The public increasingly is confused by the healthcare reform debate. That's the bad news.... And it's also the good news because time still exists for healthcare executives to influence the course of reform legislation.
Healthcare polling expert Robert Blendon of Harvard's School of Public Health recently told public opinion research leaders that the citizenry has little understanding of the various reform proposals. Furthermore, he said, what most Americans fear are possible cutbacks in their health insurance coverage through higher deductibles and copayments, loss of choice in physicians, and limits on tax-deductibility of their health insurance.
With the public about evenly split on the Clinton proposal, Congress is finding it difficult to agree on a course of action. Legislative leaders recognize that in order to pass major social legislation, it will be necessary to win a solid majority of the members of both houses, not a razor-thin margin.

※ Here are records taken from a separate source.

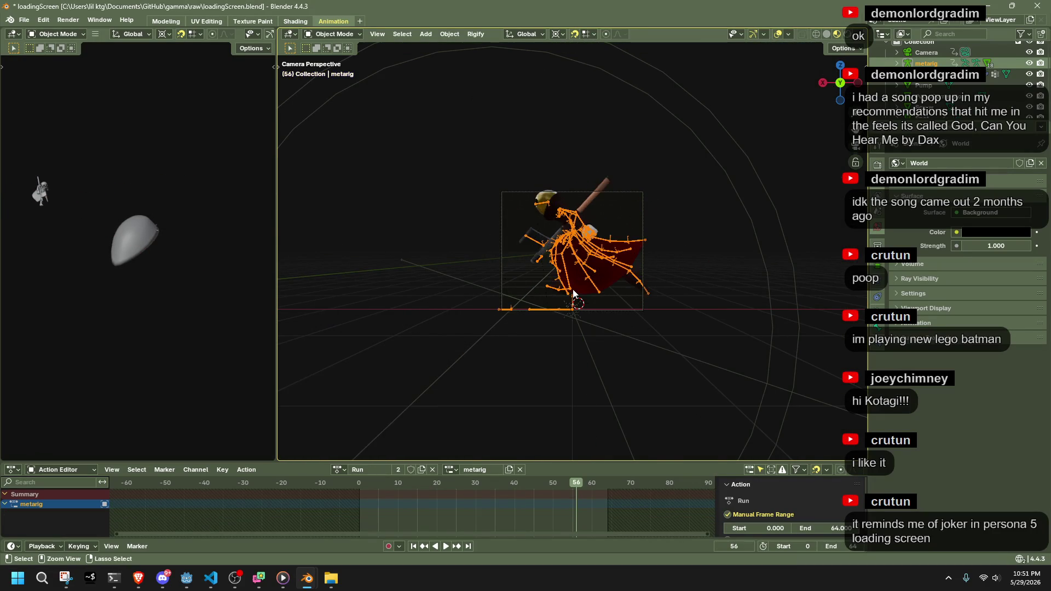
key("g")
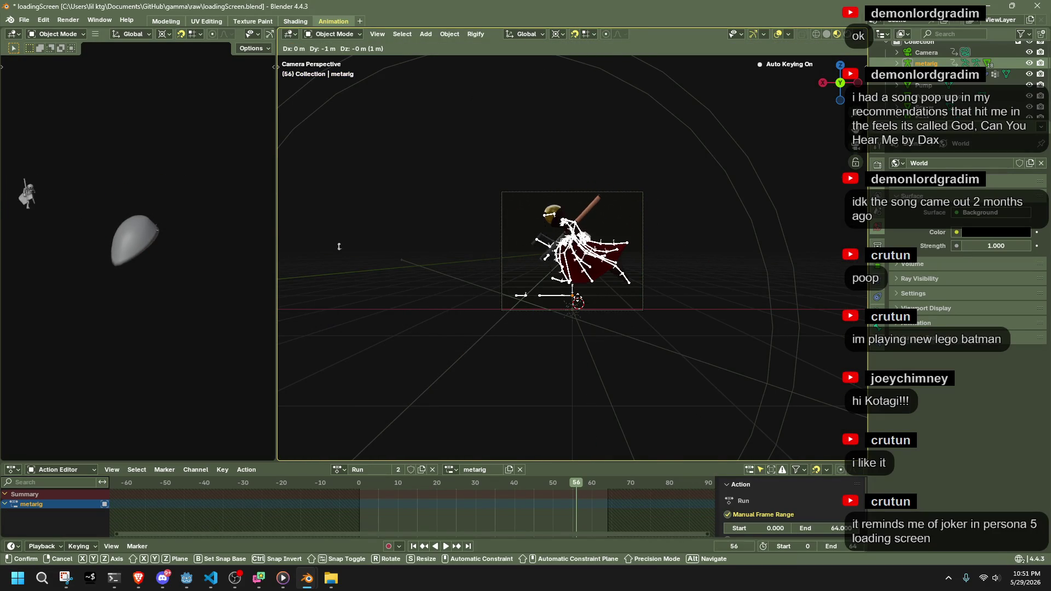
left_click(339, 245)
scroll(575, 300, "up", 2)
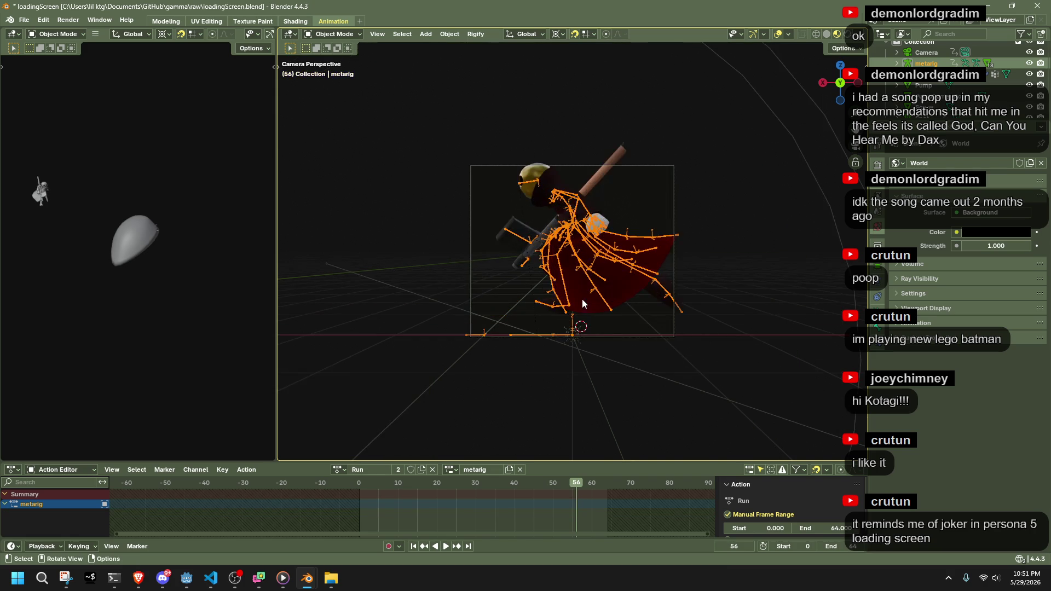
key("g")
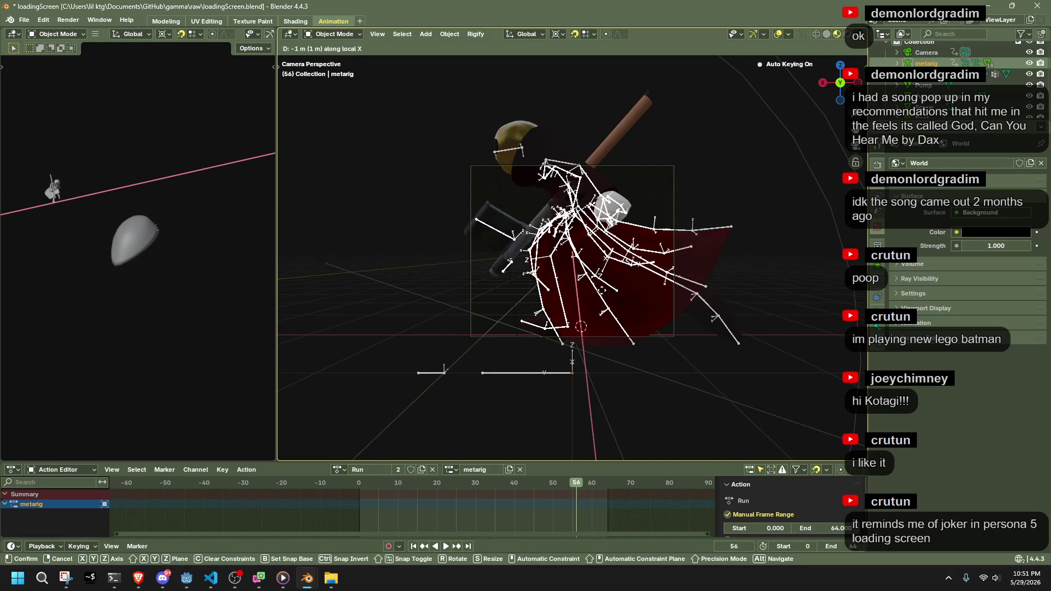
right_click(604, 291)
key("g")
key("x")
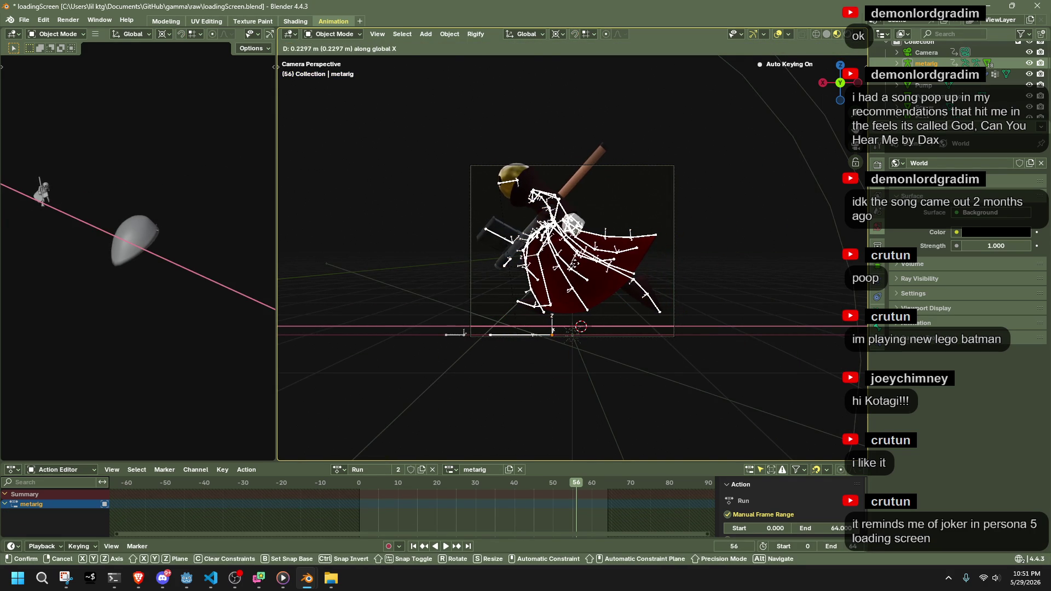
left_click(499, 366)
Check playback, delete the stray keyframes near frame 57, and reselect the rig at frame 2
key("space")
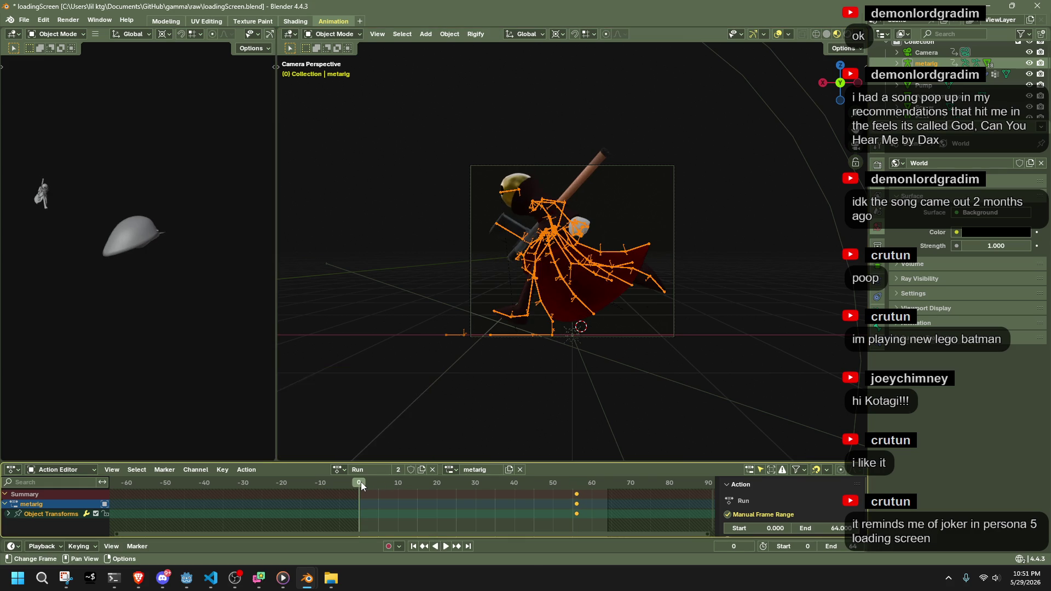
key("space")
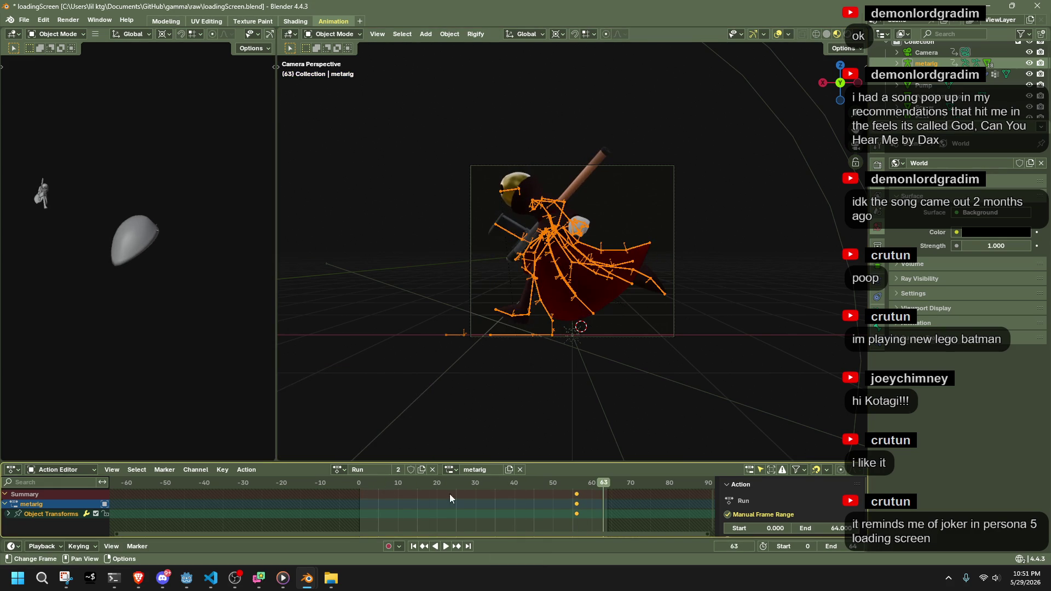
key("Delete")
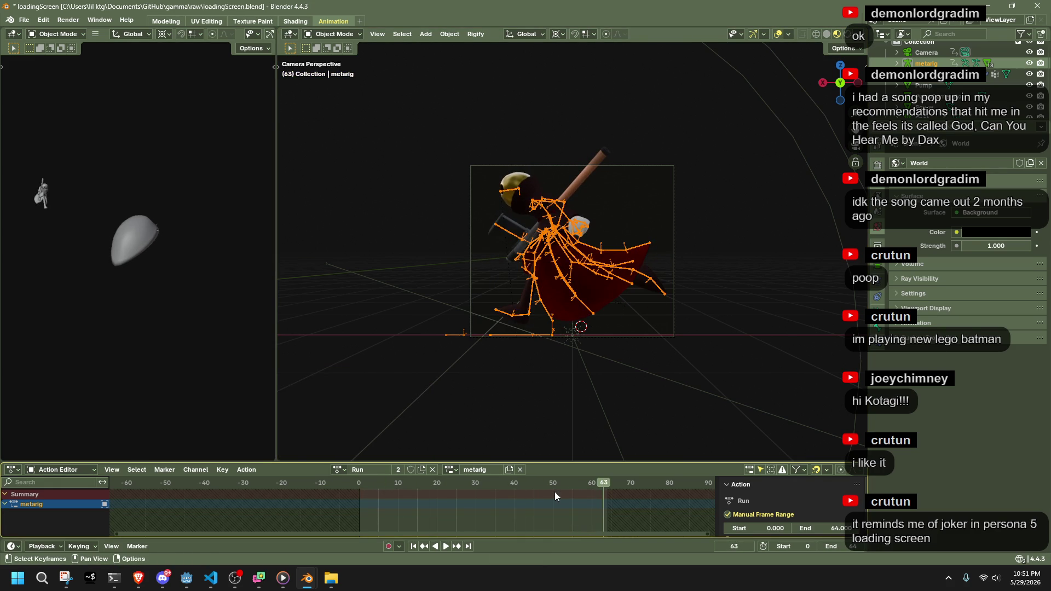
left_click_drag(421, 483, 365, 483)
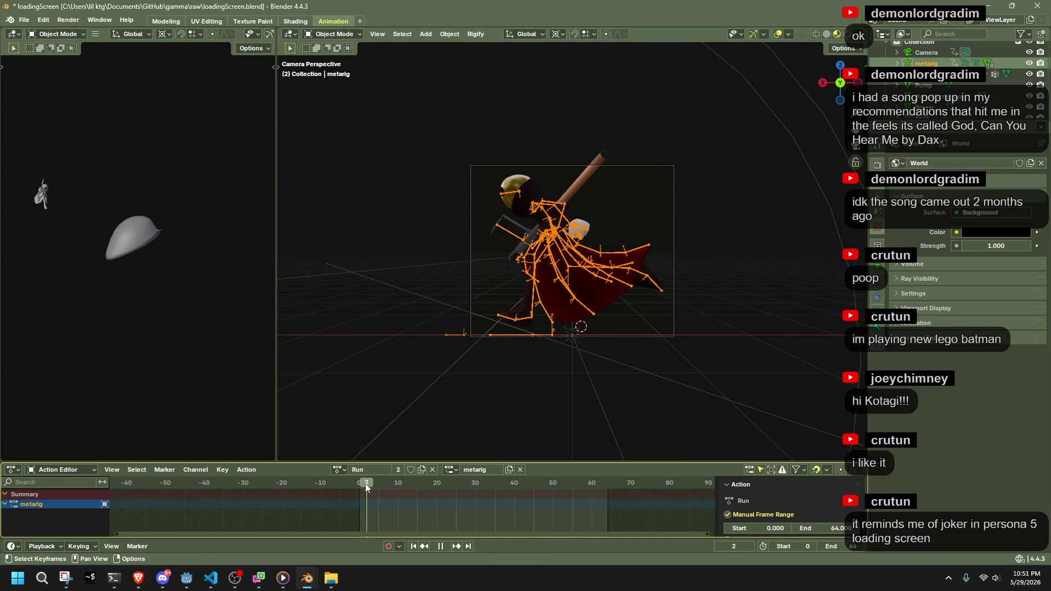
left_click(876, 270)
left_click(541, 225)
left_click(542, 212)
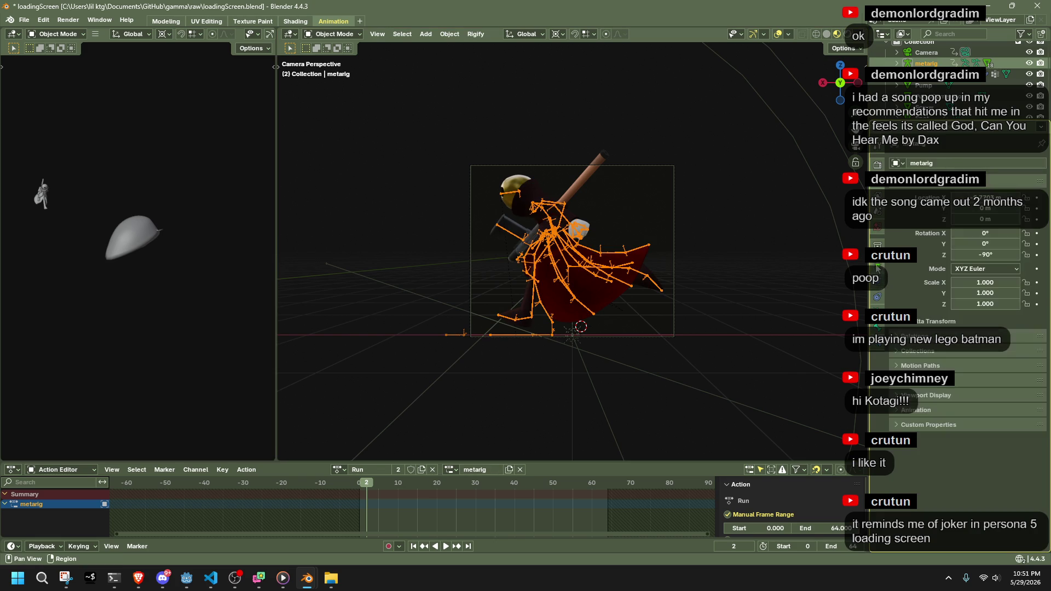
left_click(876, 146)
left_click(655, 282)
left_click(625, 256)
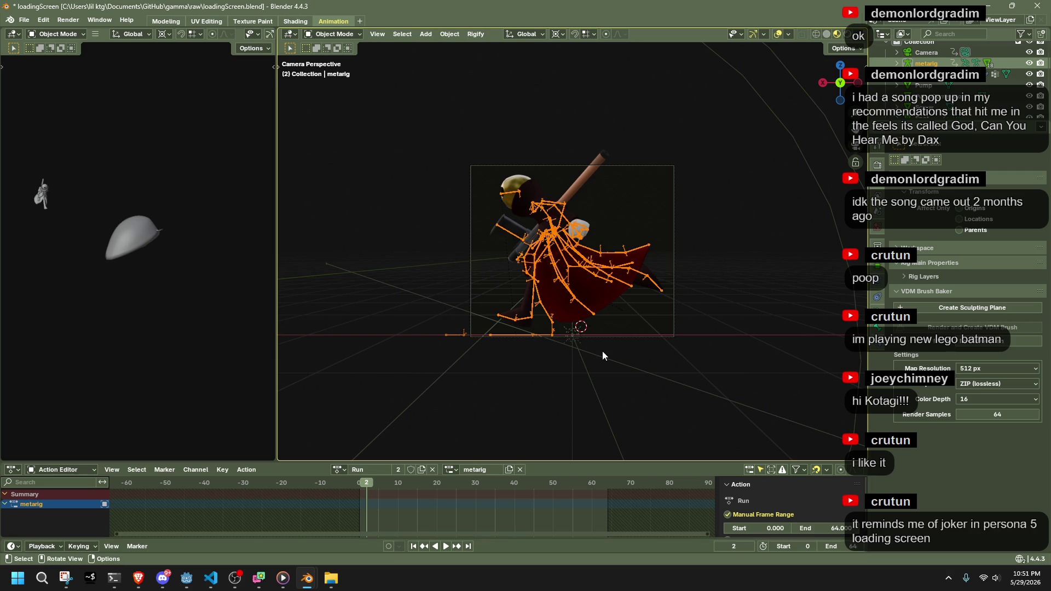
Move the rig along Y and lower it 0.1485 m on Z, then replay to check
key("g")
key("y")
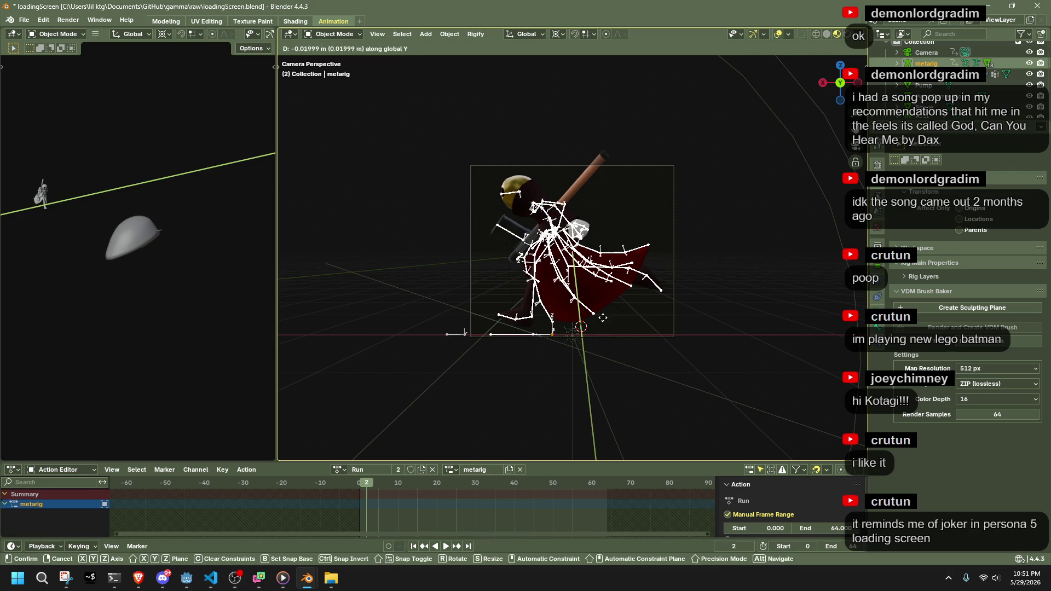
left_click(598, 291)
key("g")
key("z")
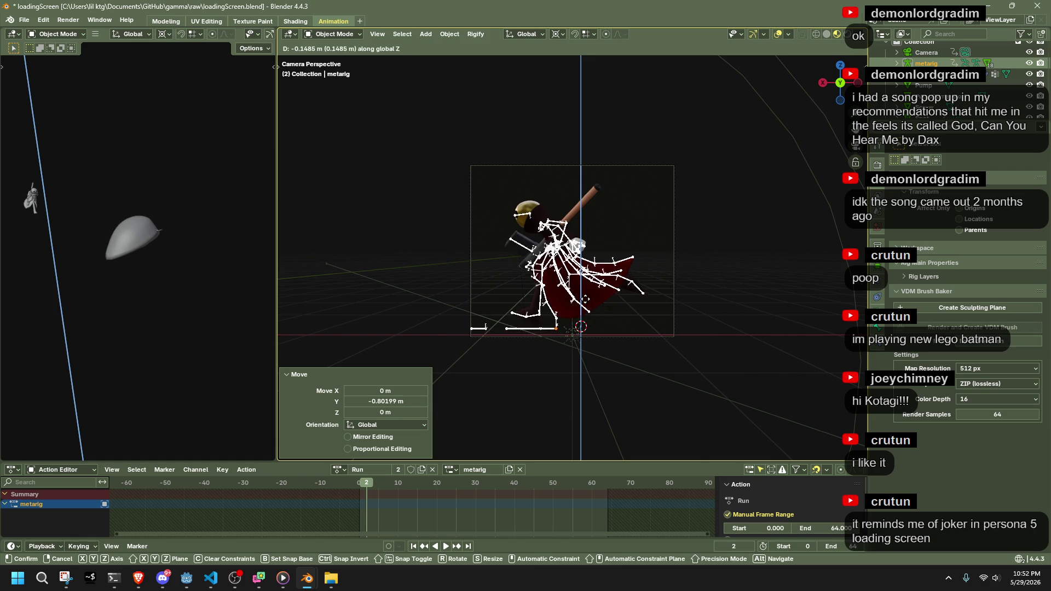
left_click(584, 305)
key("space")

In the absence of a groundswell of support for the Clinton plan and its onerous employer mandate, backing has been building for a more modest, go-slow approach that would focus on sorely needed insurance reforms and other incremental changes designed to allow more Americans to afford health insurance.
It's time for healthcare leaders to unite around plans offered by moderate members of Congress. At the same time, executives must make sure that initiatives to create local integrated delivery networks build medical-care delivery systems that work to ensure the wellness of all members of communities, not simply to protect the status quo for provider organizations.